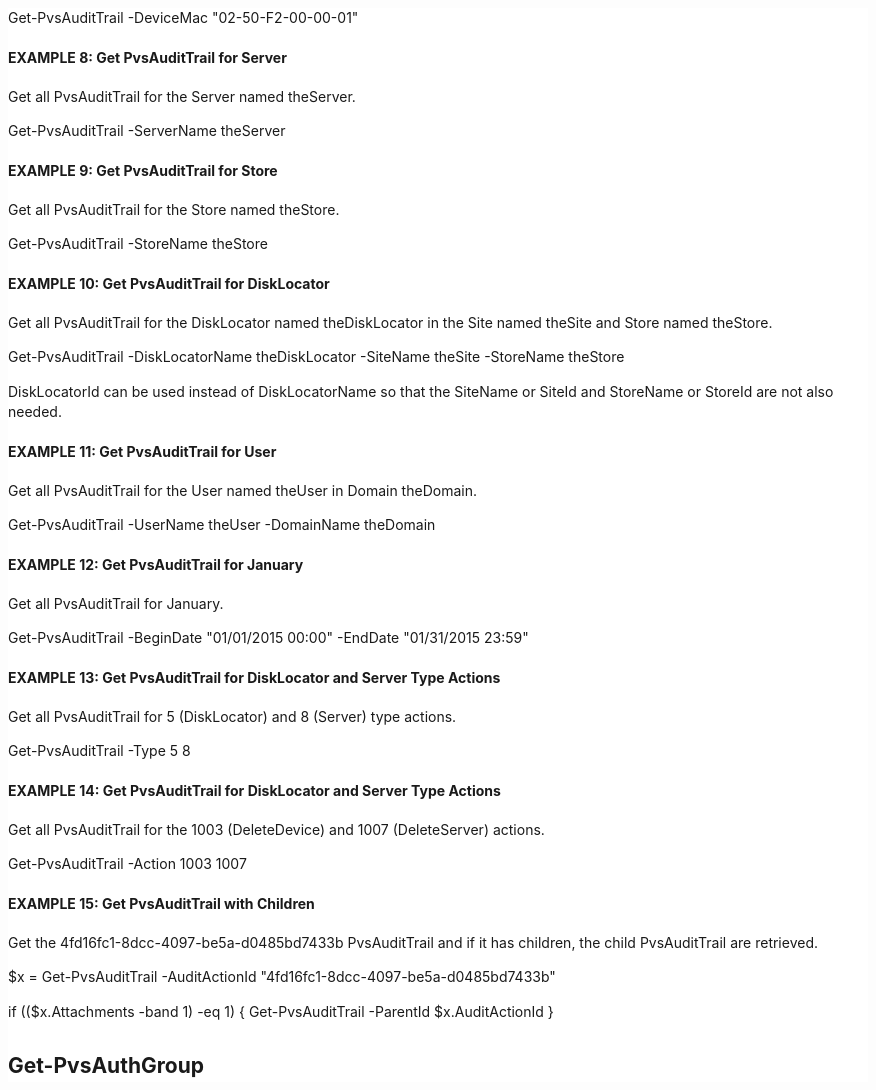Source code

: Get-PvsAuditTrail -DeviceMac "02-50-F2-00-00-01"

#### EXAMPLE 8: Get PvsAuditTrail for Server

Get all PvsAuditTrail for the Server named theServer.

Get-PvsAuditTrail -ServerName theServer

#### EXAMPLE 9: Get PvsAuditTrail for Store

Get all PvsAuditTrail for the Store named theStore.

Get-PvsAuditTrail -StoreName theStore

#### EXAMPLE 10: Get PvsAuditTrail for DiskLocator

Get all PvsAuditTrail for the DiskLocator named theDiskLocator in the Site named theSite and Store named theStore.

Get-PvsAuditTrail -DiskLocatorName theDiskLocator -SiteName theSite -StoreName theStore

DiskLocatorId can be used instead of DiskLocatorName so that the SiteName or SiteId and StoreName or StoreId are not also needed.

#### EXAMPLE 11: Get PvsAuditTrail for User

Get all PvsAuditTrail for the User named theUser in Domain theDomain.

Get-PvsAuditTrail -UserName theUser -DomainName theDomain

#### EXAMPLE 12: Get PvsAuditTrail for January

Get all PvsAuditTrail for January.

Get-PvsAuditTrail -BeginDate "01/01/2015 00:00" -EndDate "01/31/2015 23:59"

#### EXAMPLE 13: Get PvsAuditTrail for DiskLocator and Server Type Actions

Get all PvsAuditTrail for 5 (DiskLocator) and 8 (Server) type actions.

Get-PvsAuditTrail -Type 5 8

#### EXAMPLE 14: Get PvsAuditTrail for DiskLocator and Server Type Actions

Get all PvsAuditTrail for the 1003 (DeleteDevice) and 1007 (DeleteServer) actions.

Get-PvsAuditTrail -Action 1003 1007

#### EXAMPLE 15: Get PvsAuditTrail with Children

Get the 4fd16fc1-8dcc-4097-be5a-d0485bd7433b PvsAuditTrail and if it has children, the child PvsAuditTrail are retrieved.

$x = Get-PvsAuditTrail -AuditActionId "4fd16fc1-8dcc-4097-be5a-d0485bd7433b"

if (($x.Attachments -band 1) -eq 1) { Get-PvsAuditTrail -ParentId $x.AuditActionId }

## Get-PvsAuthGroup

**Task details**. Exactly the lines from the one containing "Get-PvsAuditTrail -StoreName theStore" through the end of the listing should be reproduced, both ends included and nothing more.

**Task output**.
Get-PvsAuditTrail -StoreName theStore

#### EXAMPLE 10: Get PvsAuditTrail for DiskLocator

Get all PvsAuditTrail for the DiskLocator named theDiskLocator in the Site named theSite and Store named theStore.

Get-PvsAuditTrail -DiskLocatorName theDiskLocator -SiteName theSite -StoreName theStore

DiskLocatorId can be used instead of DiskLocatorName so that the SiteName or SiteId and StoreName or StoreId are not also needed.

#### EXAMPLE 11: Get PvsAuditTrail for User

Get all PvsAuditTrail for the User named theUser in Domain theDomain.

Get-PvsAuditTrail -UserName theUser -DomainName theDomain

#### EXAMPLE 12: Get PvsAuditTrail for January

Get all PvsAuditTrail for January.

Get-PvsAuditTrail -BeginDate "01/01/2015 00:00" -EndDate "01/31/2015 23:59"

#### EXAMPLE 13: Get PvsAuditTrail for DiskLocator and Server Type Actions

Get all PvsAuditTrail for 5 (DiskLocator) and 8 (Server) type actions.

Get-PvsAuditTrail -Type 5 8

#### EXAMPLE 14: Get PvsAuditTrail for DiskLocator and Server Type Actions

Get all PvsAuditTrail for the 1003 (DeleteDevice) and 1007 (DeleteServer) actions.

Get-PvsAuditTrail -Action 1003 1007

#### EXAMPLE 15: Get PvsAuditTrail with Children

Get the 4fd16fc1-8dcc-4097-be5a-d0485bd7433b PvsAuditTrail and if it has children, the child PvsAuditTrail are retrieved.

$x = Get-PvsAuditTrail -AuditActionId "4fd16fc1-8dcc-4097-be5a-d0485bd7433b"

if (($x.Attachments -band 1) -eq 1) { Get-PvsAuditTrail -ParentId $x.AuditActionId }

## Get-PvsAuthGroup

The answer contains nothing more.